DIRECTIVE>
Rewrite every line of all the entries below as a Markdown table with two columns, Row and Line, numbering the rows and skipping any blank lines. Leave the pictures out of the table.

EXCERPTED DATA>

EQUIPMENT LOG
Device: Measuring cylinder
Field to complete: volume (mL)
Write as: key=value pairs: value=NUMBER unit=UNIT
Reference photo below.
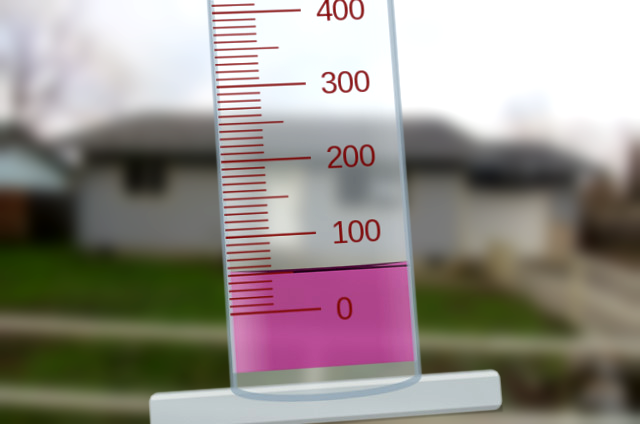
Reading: value=50 unit=mL
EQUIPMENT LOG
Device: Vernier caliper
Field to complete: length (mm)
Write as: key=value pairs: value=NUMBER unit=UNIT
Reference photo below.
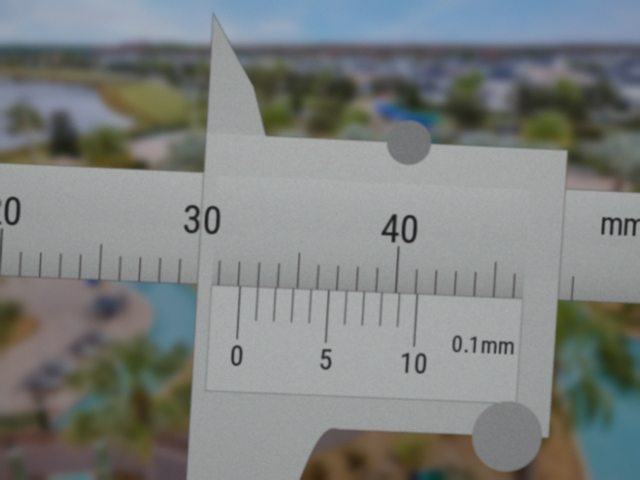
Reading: value=32.1 unit=mm
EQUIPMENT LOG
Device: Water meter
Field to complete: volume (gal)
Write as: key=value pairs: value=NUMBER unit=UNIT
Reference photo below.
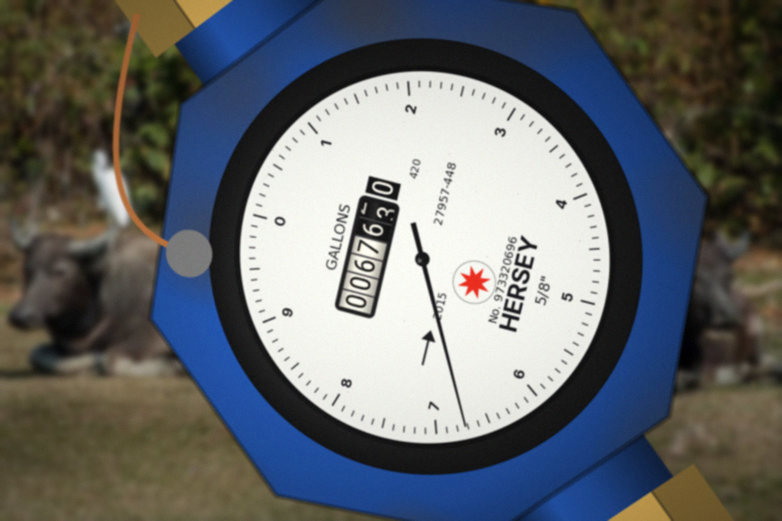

SOLUTION FOR THIS EXERCISE>
| Row | Line |
|---|---|
| 1 | EQUIPMENT LOG |
| 2 | Device: Measuring cylinder |
| 3 | Field to complete: volume (mL) |
| 4 | Write as: key=value pairs: value=NUMBER unit=UNIT |
| 5 | Reference photo below. |
| 6 | Reading: value=50 unit=mL |
| 7 | EQUIPMENT LOG |
| 8 | Device: Vernier caliper |
| 9 | Field to complete: length (mm) |
| 10 | Write as: key=value pairs: value=NUMBER unit=UNIT |
| 11 | Reference photo below. |
| 12 | Reading: value=32.1 unit=mm |
| 13 | EQUIPMENT LOG |
| 14 | Device: Water meter |
| 15 | Field to complete: volume (gal) |
| 16 | Write as: key=value pairs: value=NUMBER unit=UNIT |
| 17 | Reference photo below. |